Supreme Court hears challenge to Obamacare’s no-cost preventative care mandate
WASHINGTON (Gray DC) - On Monday, the Supreme Court heard arguments in a case the challenges a provision of the Affordable Care Act that requires insurers to provide no-cost preventative health care services.
The case was brought forward by a group of Christian small business and Texas residents who argue that the provision is unconstitutional.
“They’re attacking the process by which they covered preventative services are selected,” said David Super, a professor at the Georgetown University Law Center.
The provision requires certain health plans to provide cancer and diabetes screenings, some types of medication, contraceptives and more at no-cost to policyholders.
The group argues that because those services are selected by a task force that was not properly appointed by the president and Senate, the coverage mandates are not enforceable.
Some healthcare professionals and nonprofits have expressed concerns about what a ruling in favor of the challenging group could mean for American’s access to preventative health services.
“There are 150 million Americans that depend on these services and the no cost coverage mandate for them. So we’re going to see some varied, effects,” said Valerie Nelson, Manager of Advocacy and Government Affairs with Susan G. Komen Breast Cancer Foundation. “But at the end of the day, what we’re going to see if the Supreme Court does not overturn the lower court’s rulings, we’re going to see shifts - cost shifts from insurers to patients.”
The federal government argued before the high court that the task force is constitutional because its can be fired by the Secretary of Health and Human Services.
Justice Samuel Alito seemed skeptical of the government’s argument.
“Still, if the Task Force rates something A or B, then that’s it.
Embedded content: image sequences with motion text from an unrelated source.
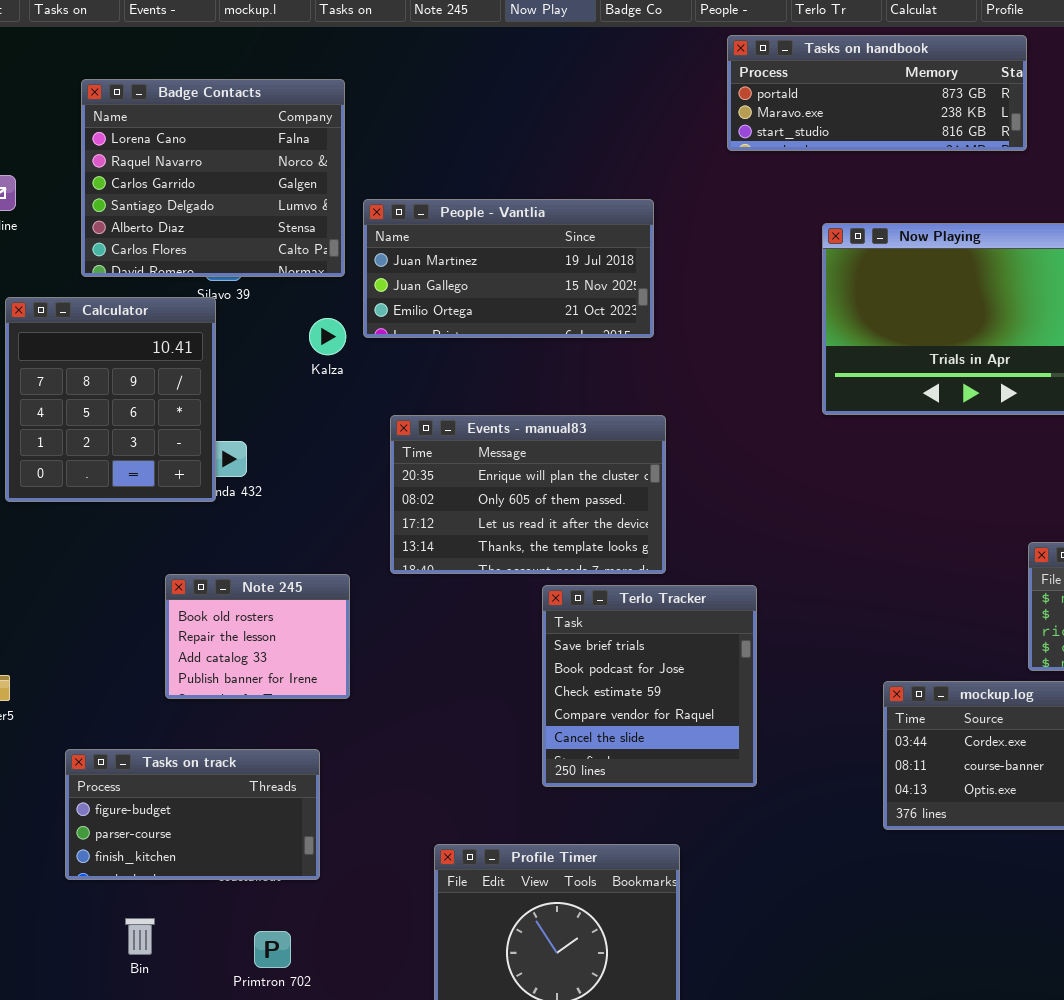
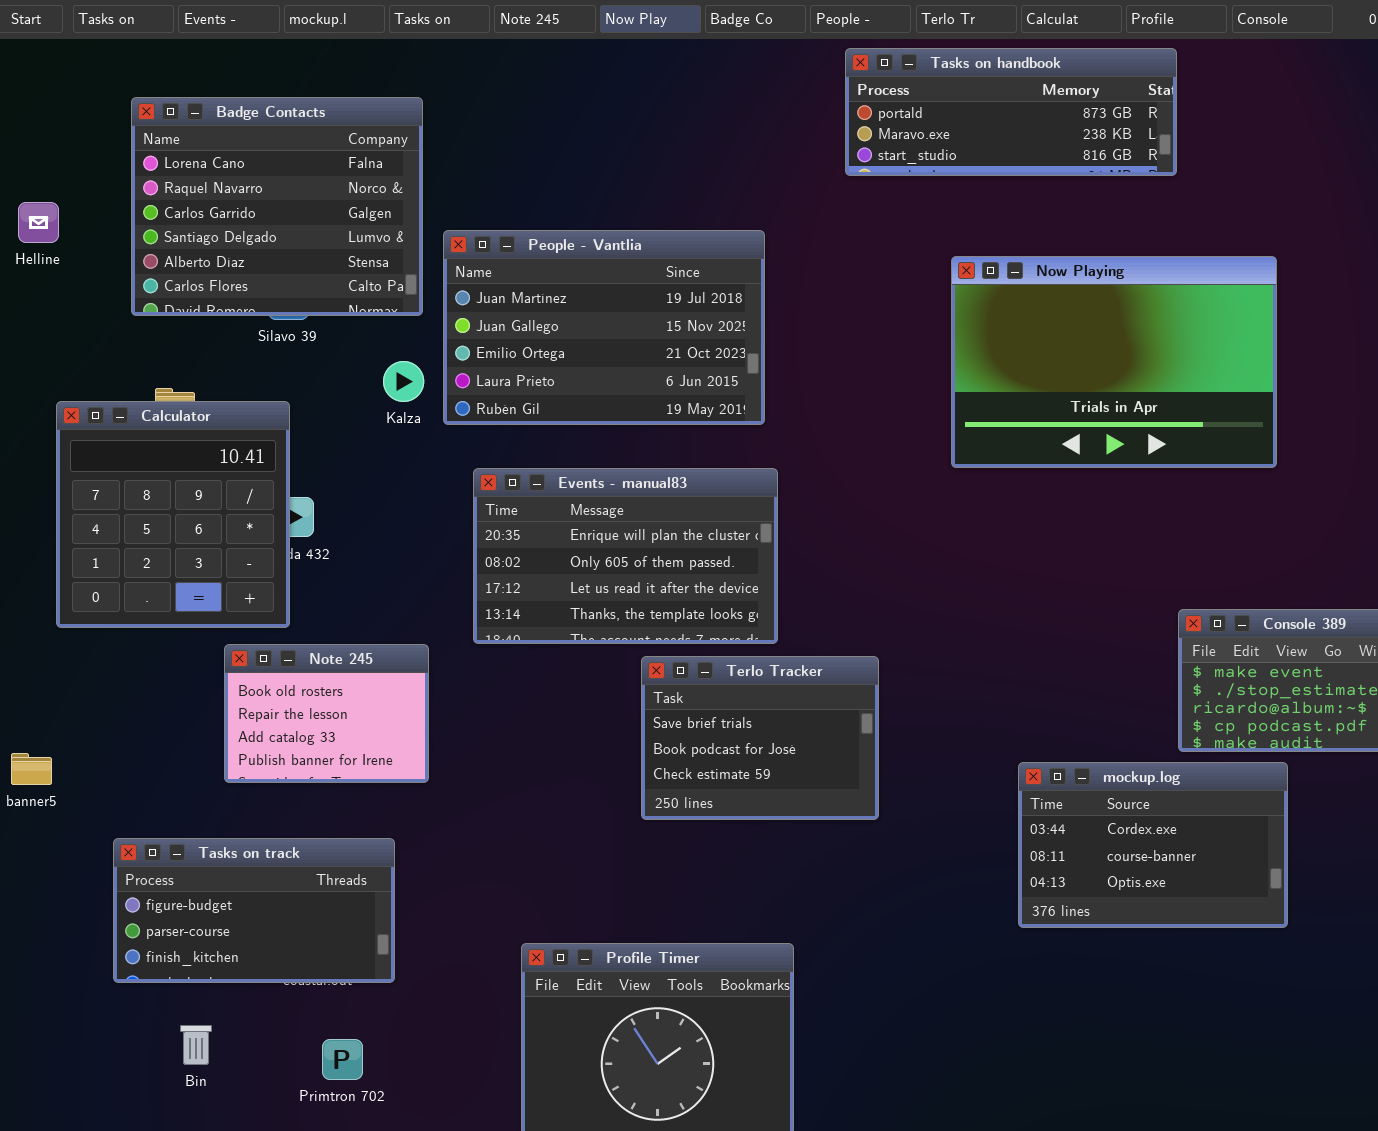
People - Vantlia: [363,199,654,338] -> [443,230,765,425], resized
Calculator: [5,297,216,502] -> [56,401,290,628], moved
Terlo Tracker: [542,585,757,787] -> [641,656,879,820], resized

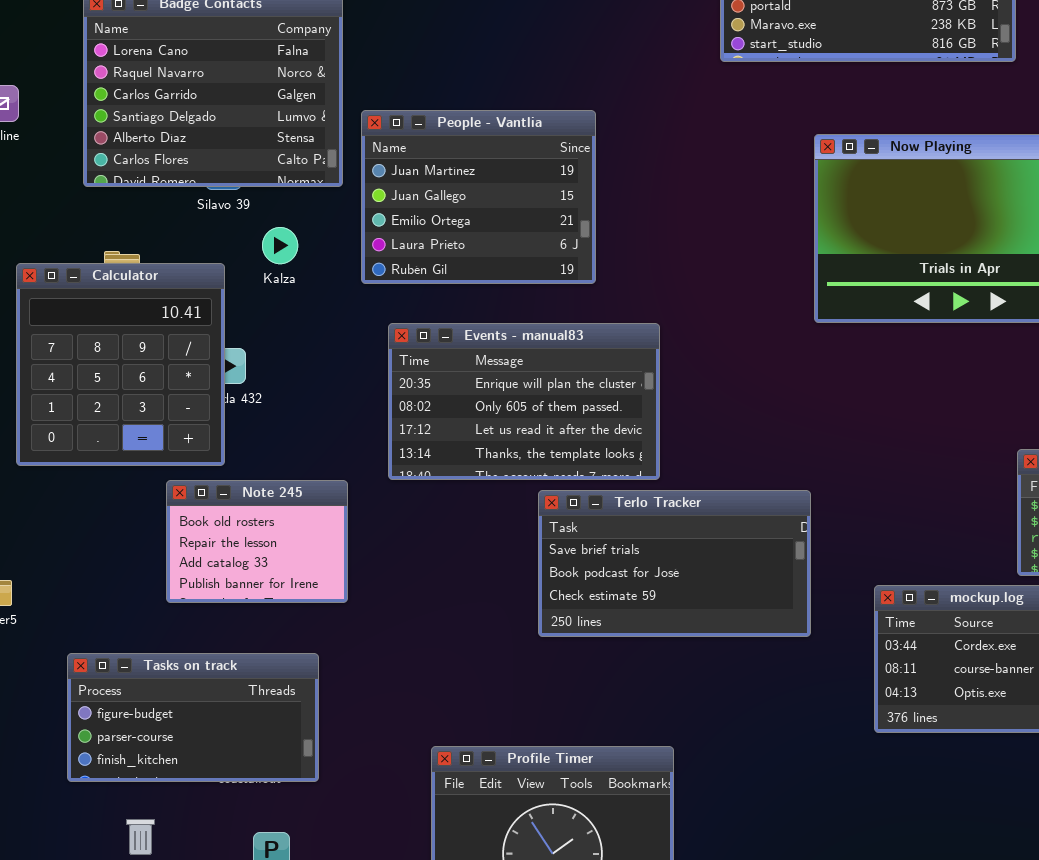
People - Vantlia: [443,230,765,425] -> [361,110,596,284], resized
Kalza: [383,361,424,402] -> [262,227,298,264], moved
Terlo Tracker: [641,656,879,820] -> [538,490,811,637], resized

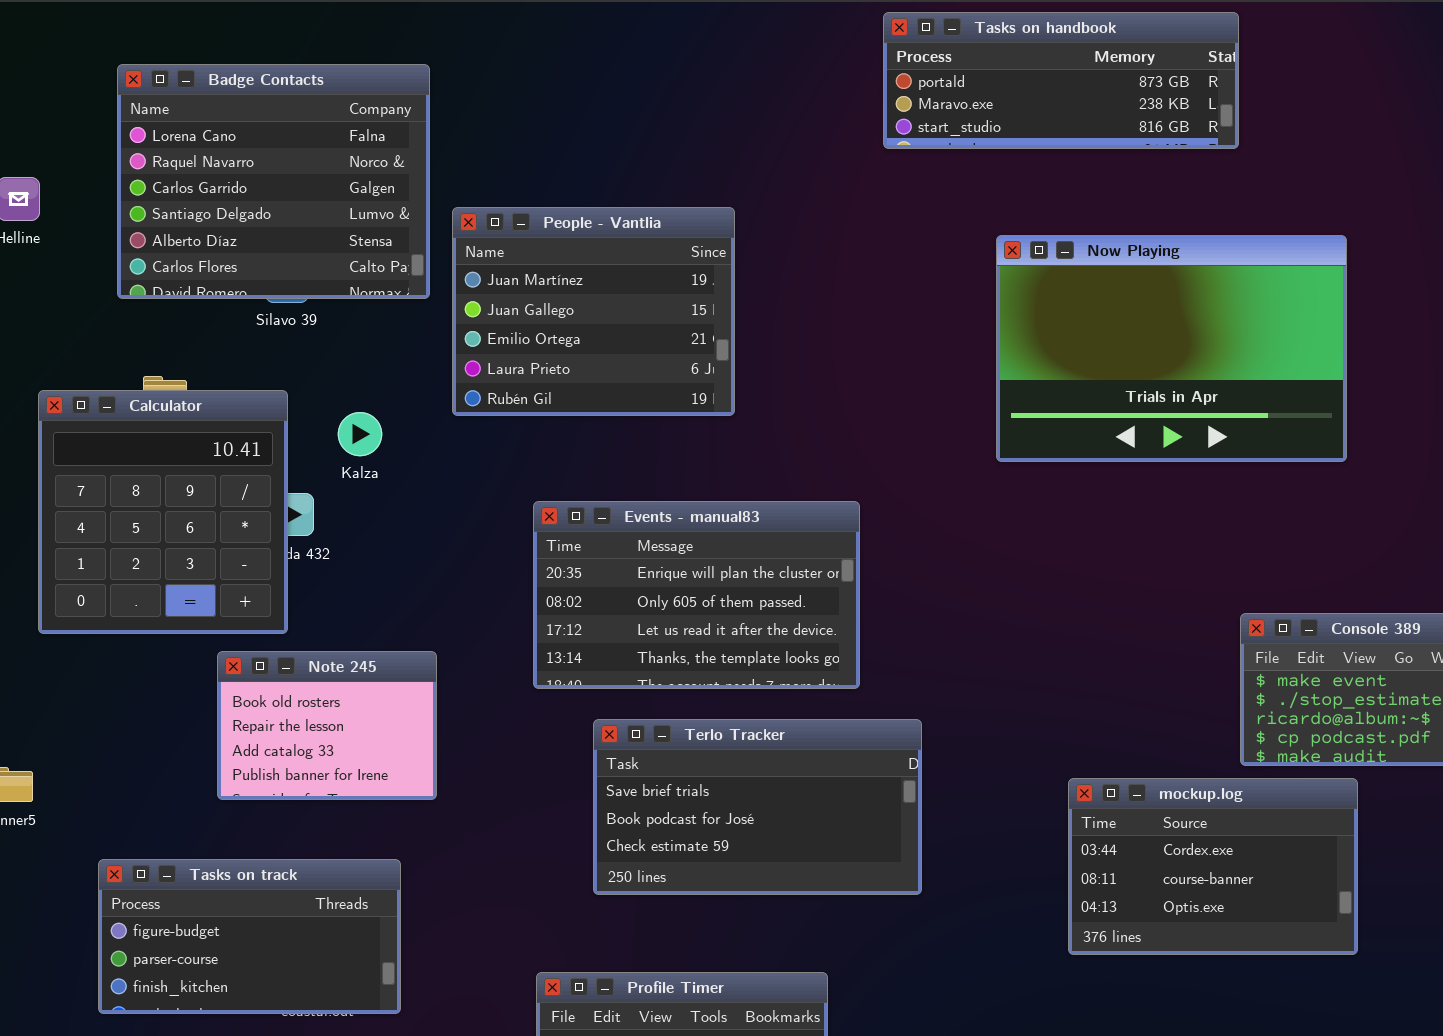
Kalza: [262,227,298,264] -> [338,412,382,456], moved
Events - manual83: [388,323,660,480] -> [533,501,860,689], moved
Terlo Tracker: [538,490,811,637] -> [593,719,922,895], moved

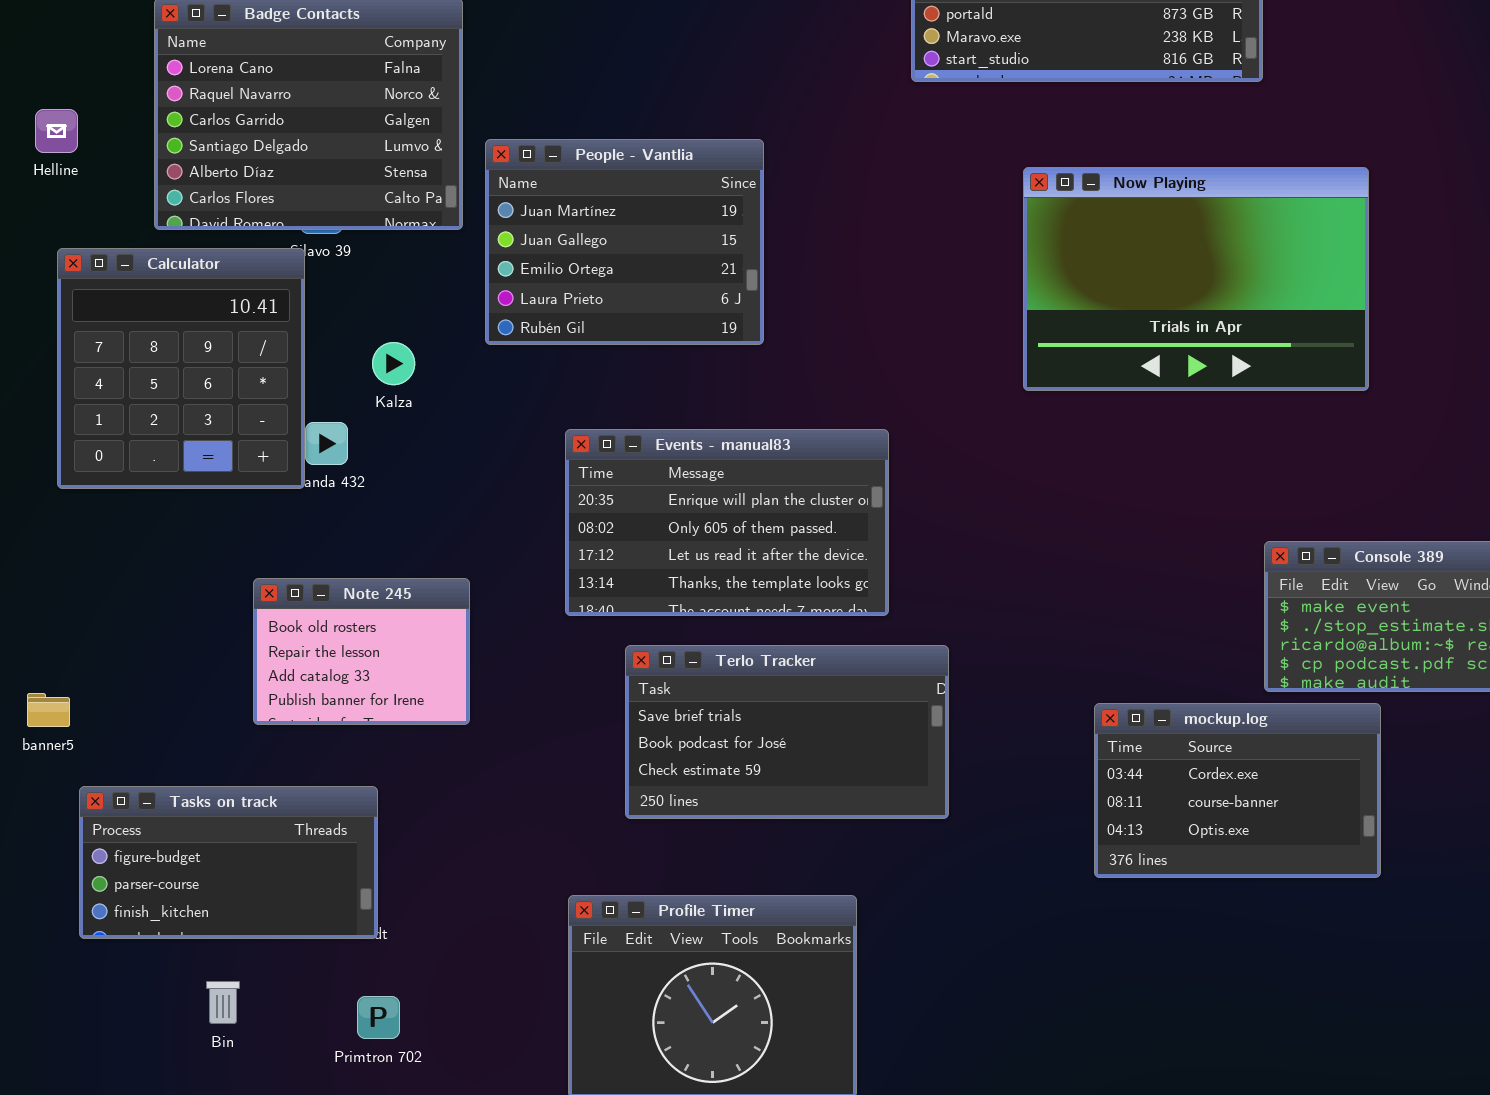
Calculator: [38,390,288,634] -> [57,248,305,489], moved
Tasks on track: [98,859,401,1014] -> [79,786,378,939], moved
And you try to get -- and -- and even if the are removable at will, the only way you can get around that is through a really -- some really jerry-built arguments,” he said.
Yet several of the justices also had a number of questions for the challenging group’s legal team.
“Your theory, I think, depends on us treating the task force as this massively important agency that operates with unreviewable authority,” said Justice Brett Kavanaugh. “Normally before that kind of thing would happen, Congress would have provided stronger indications that this task force is enormously important in the American economy and would have treated it such. And I just don’t see indications of that.”
“The idea that we would take a statute which doesn’t set up an independent agency and declare it one strikes me is pretty inconsistent with everything that we’ve done in this area,” said Justice Elena Kagan.